Data provided:
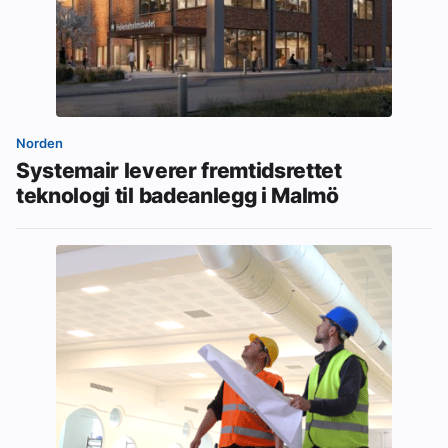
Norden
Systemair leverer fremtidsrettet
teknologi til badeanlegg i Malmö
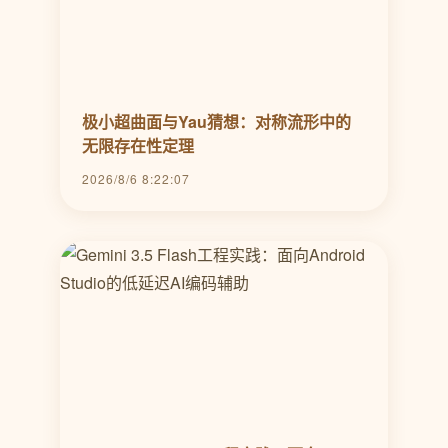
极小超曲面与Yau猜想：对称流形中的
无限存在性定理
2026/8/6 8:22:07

---

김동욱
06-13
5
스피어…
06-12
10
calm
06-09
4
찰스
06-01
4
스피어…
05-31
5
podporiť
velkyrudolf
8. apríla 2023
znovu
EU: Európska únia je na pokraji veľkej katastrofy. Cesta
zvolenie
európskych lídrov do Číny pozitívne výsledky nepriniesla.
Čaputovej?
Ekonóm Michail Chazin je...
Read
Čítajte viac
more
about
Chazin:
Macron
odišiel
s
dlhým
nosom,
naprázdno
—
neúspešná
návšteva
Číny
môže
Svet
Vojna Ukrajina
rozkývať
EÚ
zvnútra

What is being asked:
Count up every line above that has the word "Číny" in it; answer with the number alone.

Task response:
2